2. George Eliot, Scenes of Clerical Life (Amherst, NY: Prometheus Books, 2000), 206. Subsequent references to this text will be cited parenthetically.
3. Robert Bird, Fyodor Dostoevsky (London: Reaktion Books, 2012), 179.
4. Malcolm V. Jones, “Dostoevskii and Religion,” in The Cambridge Companion to Dostoevskii, ed. W. J. Leatherbarrow (Cambridge: Cambridge University Press, 2002), 150.
5. See Leo Tolstoy, Lift Up Your Eyes: The Religious Writings of Leo Tolstoy (New York: Julian Press, 1960), for Tolstoy’s religious convictions.
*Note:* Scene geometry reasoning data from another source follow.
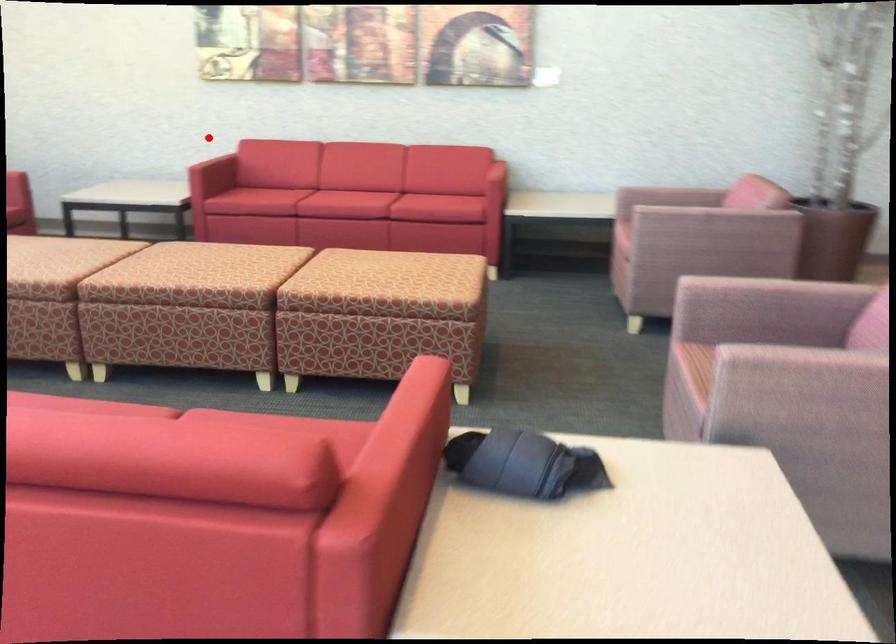
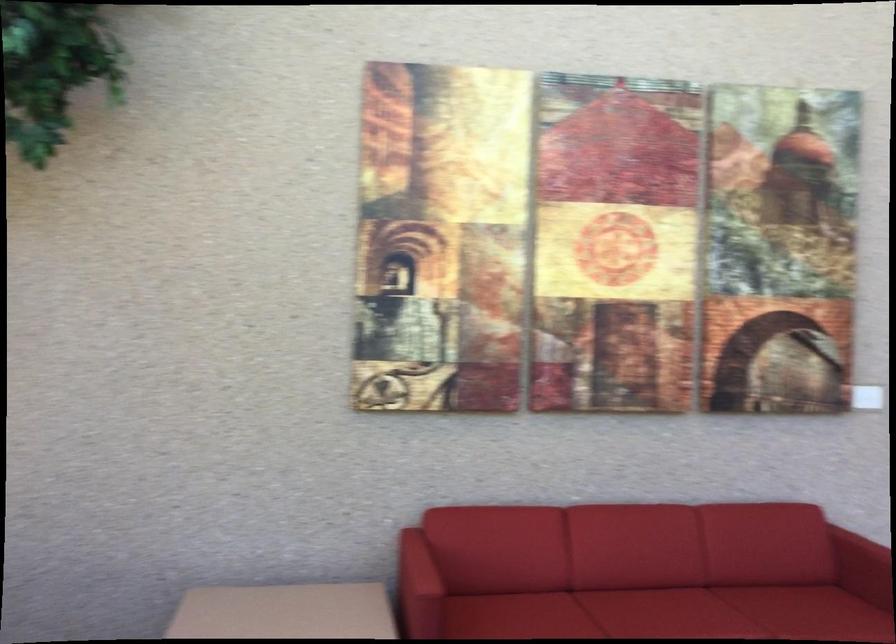
The point at the highlighted location is marked in the first image. Where is the corresponding point in the second image?

(418, 564)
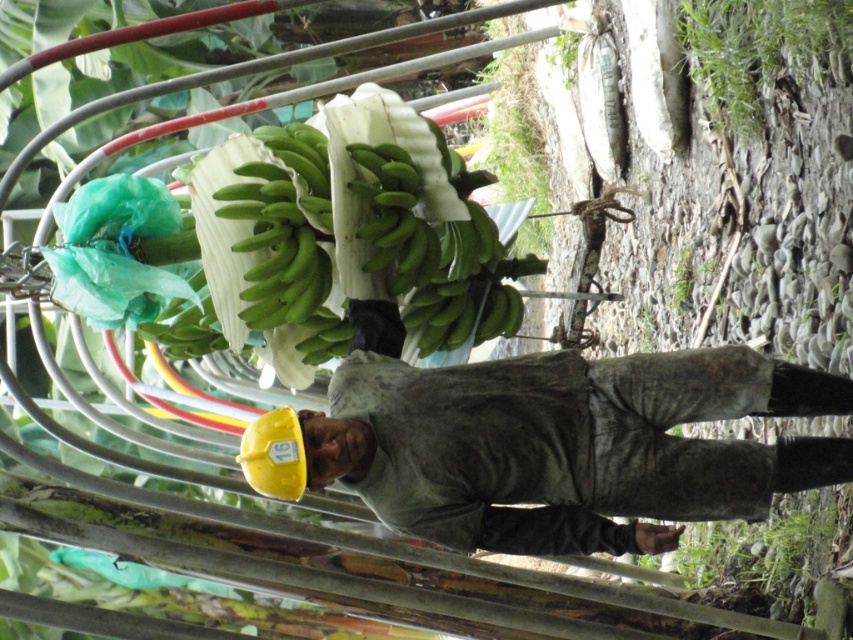
In the scene shown: You are a safety inspector observing the man in the scene. The yellow hard hat at center and the green matte bananas at center are both at the center of your view. Which object is bigger in size?

The yellow hard hat at center is larger in size compared to the green matte bananas at center according to the description.

You are a photographer trying to capture the man carrying bananas. You notice two points in the image at coordinates point (753,458) and point (253,186). Which point is closer to your camera lens?

Point (753,458) is closer to the camera than point (253,186).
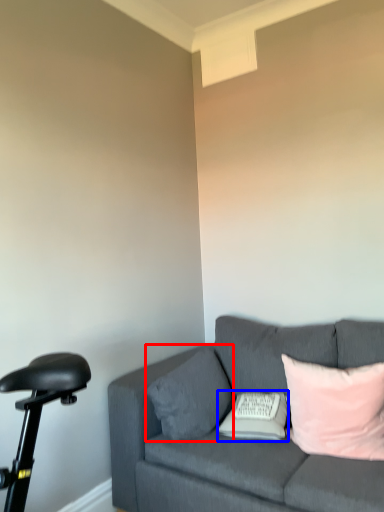
Question: Among these objects, which one is nearest to the camera, pillow (highlighted by a red box) or pillow (highlighted by a blue box)?

Choices:
 (A) pillow
 (B) pillow

Answer: (B)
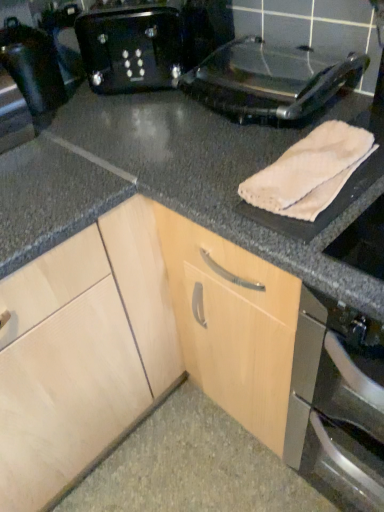
Find the location of a particular element. The width and height of the screenshot is (384, 512). free spot to the left of beige soft towel at upper right is located at coordinates (207, 179).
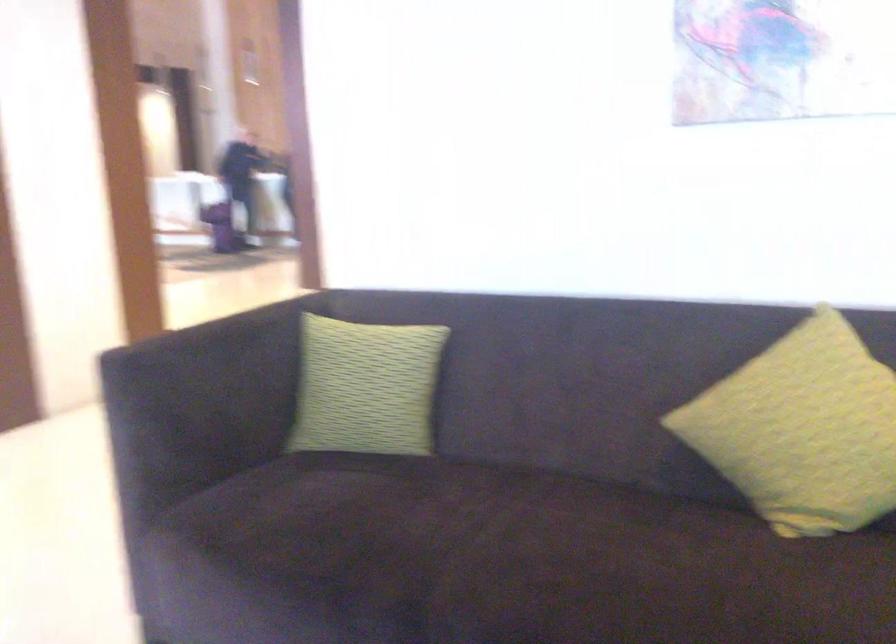
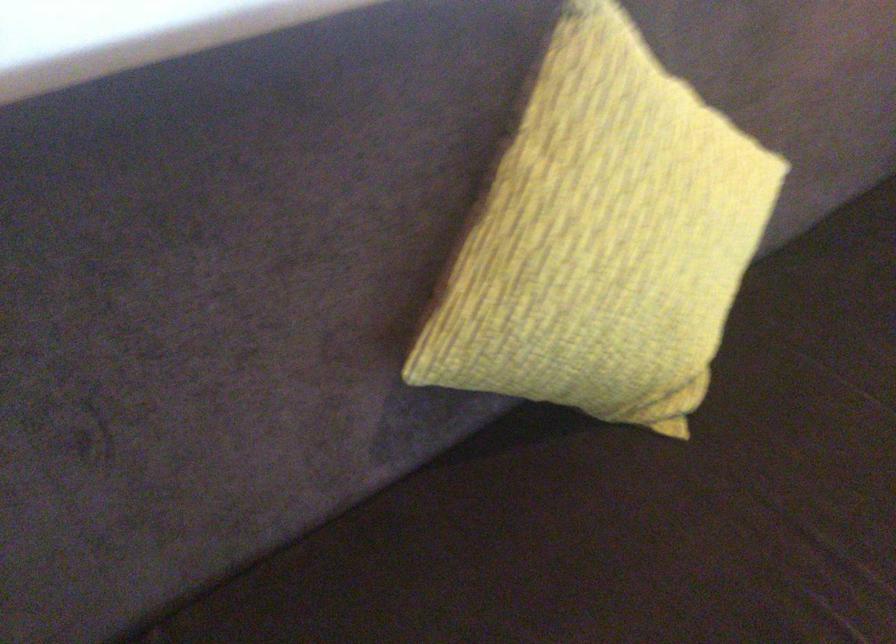
Where in the second image is the point corresponding to pixel 789 402 from the first image?

(602, 237)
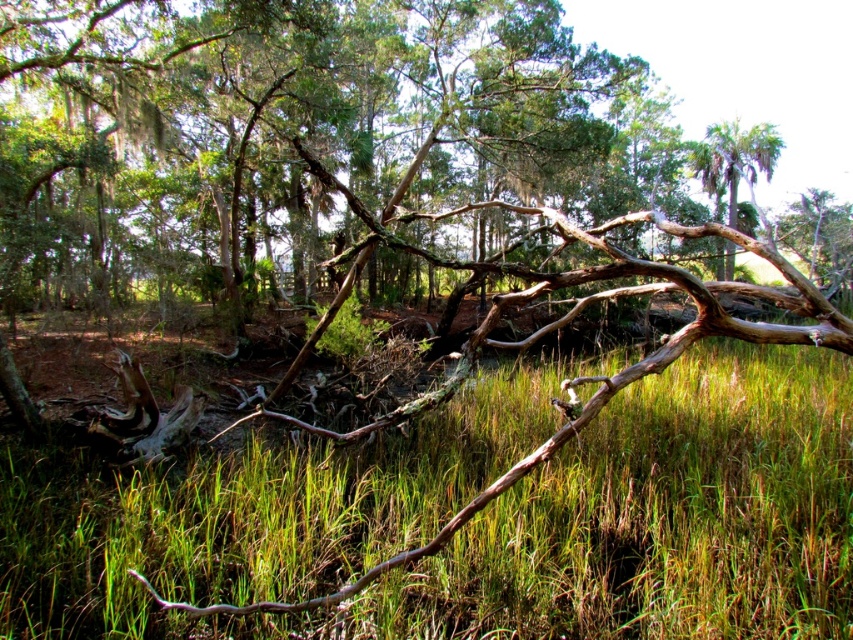
Question: Is green matte grass at center positioned before green leafy palm tree at upper right?

Choices:
 (A) yes
 (B) no

Answer: (A)

Question: Is green matte grass at center positioned before green leafy palm tree at upper right?

Choices:
 (A) no
 (B) yes

Answer: (B)

Question: Which point appears farthest from the camera in this image?

Choices:
 (A) (735, 216)
 (B) (10, 614)

Answer: (A)

Question: Where is green matte grass at center located in relation to green leafy palm tree at upper right in the image?

Choices:
 (A) right
 (B) left

Answer: (B)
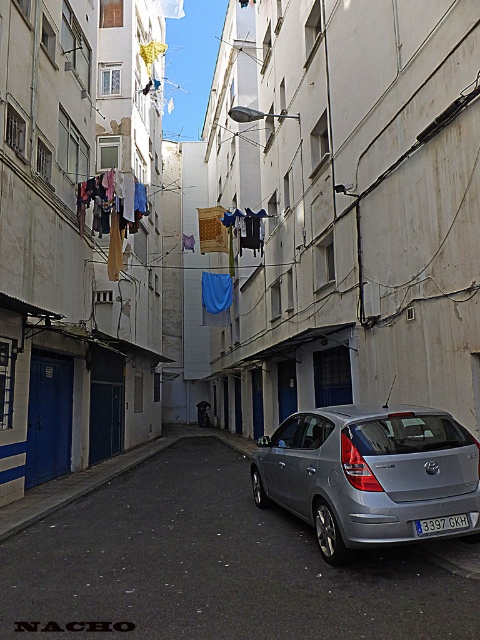
Question: Which of the following is the farthest from the observer?

Choices:
 (A) (264, 438)
 (B) (156, 464)
 (C) (468, 522)

Answer: (A)

Question: Which object is the closest to the silver metallic car at center?

Choices:
 (A) blue metallic license plate at center
 (B) satin silver hatchback at center

Answer: (B)

Question: Does silver metallic car at center appear on the left side of blue metallic license plate at center?

Choices:
 (A) no
 (B) yes

Answer: (B)

Question: Which object is closer to the camera taking this photo?

Choices:
 (A) satin silver hatchback at center
 (B) blue metallic license plate at center

Answer: (A)

Question: Is silver metallic car at center smaller than blue metallic license plate at center?

Choices:
 (A) no
 (B) yes

Answer: (A)

Question: Does silver metallic car at center lie in front of blue metallic license plate at center?

Choices:
 (A) no
 (B) yes

Answer: (B)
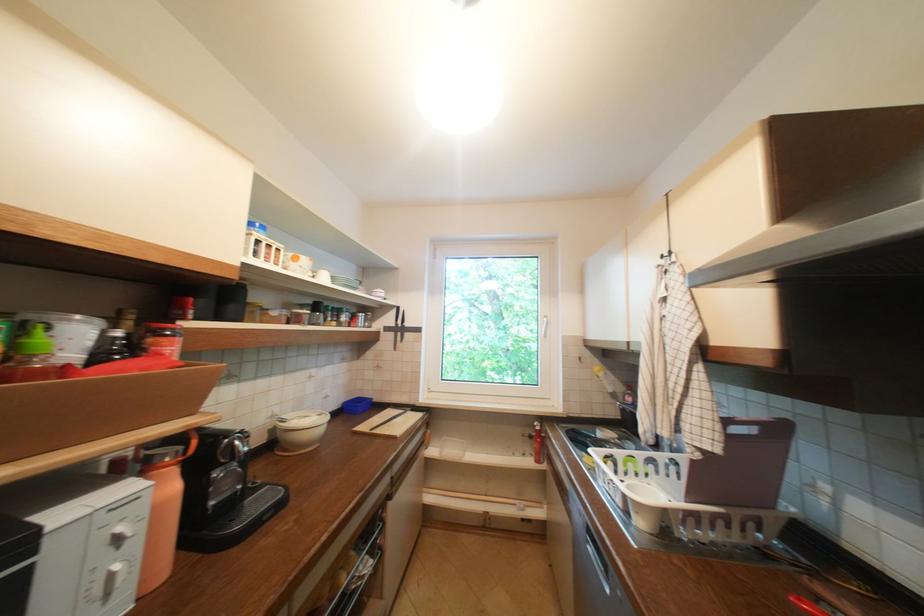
Scholars suspect that the character of Konstantin Levin, discussed below, holds religious views in line with Tolstoy’s own.
6. Rowan Williams, Dostoevsky: Language, Faith, and Fiction (Waco, TX: Baylor University Press, 2011), 1.
7. Jones, “Dostoevskii and Religion,” 169.
8. Fyodor Dostoevsky, The Brothers Karamazov, trans. Richard Pevear and Larissa Volokhonsky (New York: Farrar, Straus and Giroux, 1990), 285.
9. Leo Tolstoy, Anna Karenina, trans. Richard Pevear and Larissa Volokhonsky (New York: Penguin, 2000), 348. Subsequent references to Anna Karenina will be cited parenthetically.